## About this task
Render every line of the records below as a numbered list, leaving out the blank lines.

## Records for this exercise
Segment Open
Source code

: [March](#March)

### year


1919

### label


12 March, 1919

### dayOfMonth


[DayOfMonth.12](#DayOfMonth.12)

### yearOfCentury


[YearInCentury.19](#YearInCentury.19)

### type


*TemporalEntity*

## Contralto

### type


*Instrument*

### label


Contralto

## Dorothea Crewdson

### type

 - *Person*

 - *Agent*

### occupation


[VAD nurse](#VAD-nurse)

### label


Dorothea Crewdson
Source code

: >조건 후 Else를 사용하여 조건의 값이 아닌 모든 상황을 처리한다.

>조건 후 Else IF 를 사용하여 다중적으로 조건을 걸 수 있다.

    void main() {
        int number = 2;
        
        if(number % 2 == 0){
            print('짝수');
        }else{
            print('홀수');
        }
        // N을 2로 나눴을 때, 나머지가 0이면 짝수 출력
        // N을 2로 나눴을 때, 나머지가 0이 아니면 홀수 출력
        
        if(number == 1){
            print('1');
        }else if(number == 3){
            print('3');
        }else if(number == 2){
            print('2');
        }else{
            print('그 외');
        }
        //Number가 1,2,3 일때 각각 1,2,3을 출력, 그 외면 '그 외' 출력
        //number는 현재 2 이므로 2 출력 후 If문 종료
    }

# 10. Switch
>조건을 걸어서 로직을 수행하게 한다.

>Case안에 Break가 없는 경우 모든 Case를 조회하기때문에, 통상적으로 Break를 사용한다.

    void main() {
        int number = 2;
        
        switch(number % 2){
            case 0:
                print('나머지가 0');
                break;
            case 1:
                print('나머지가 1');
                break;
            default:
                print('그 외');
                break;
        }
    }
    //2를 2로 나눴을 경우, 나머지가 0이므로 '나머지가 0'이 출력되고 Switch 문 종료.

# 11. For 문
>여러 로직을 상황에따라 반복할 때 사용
Segment Closed
## Response
1. Source code
2. : [March](#March)
3. ### year
4. 1919
5. ### label
6. 12 March, 1919
7. ### dayOfMonth
8. [DayOfMonth.12](#DayOfMonth.12)
9. ### yearOfCentury
10. [YearInCentury.19](#YearInCentury.19)
11. ### type
12. *TemporalEntity*
13. ## Contralto
14. ### type
15. *Instrument*
16. ### label
17. Contralto
18. ## Dorothea Crewdson
19. ### type
20.  - *Person*
21.  - *Agent*
22. ### occupation
23. [VAD nurse](#VAD-nurse)
24. ### label
25. Dorothea Crewdson
26. Source code
27. : >조건 후 Else를 사용하여 조건의 값이 아닌 모든 상황을 처리한다.
28. >조건 후 Else IF 를 사용하여 다중적으로 조건을 걸 수 있다.
29.     void main() {
30.         int number = 2;
31.         if(number % 2 == 0){
32.             print('짝수');
33.         }else{
34.             print('홀수');
35.         }
36.         // N을 2로 나눴을 때, 나머지가 0이면 짝수 출력
37.         // N을 2로 나눴을 때, 나머지가 0이 아니면 홀수 출력
38.         if(number == 1){
39.             print('1');
40.         }else if(number == 3){
41.             print('3');
42.         }else if(number == 2){
43.             print('2');
44.         }else{
45.             print('그 외');
46.         }
47.         //Number가 1,2,3 일때 각각 1,2,3을 출력, 그 외면 '그 외' 출력
48.         //number는 현재 2 이므로 2 출력 후 If문 종료
49.     }
50. # 10. Switch
51. >조건을 걸어서 로직을 수행하게 한다.
52. >Case안에 Break가 없는 경우 모든 Case를 조회하기때문에, 통상적으로 Break를 사용한다.
53.     void main() {
54.         int number = 2;
55.         switch(number % 2){
56.             case 0:
57.                 print('나머지가 0');
58.                 break;
59.             case 1:
60.                 print('나머지가 1');
61.                 break;
62.             default:
63.                 print('그 외');
64.                 break;
65.         }
66.     }
67.     //2를 2로 나눴을 경우, 나머지가 0이므로 '나머지가 0'이 출력되고 Switch 문 종료.
68. # 11. For 문
69. >여러 로직을 상황에따라 반복할 때 사용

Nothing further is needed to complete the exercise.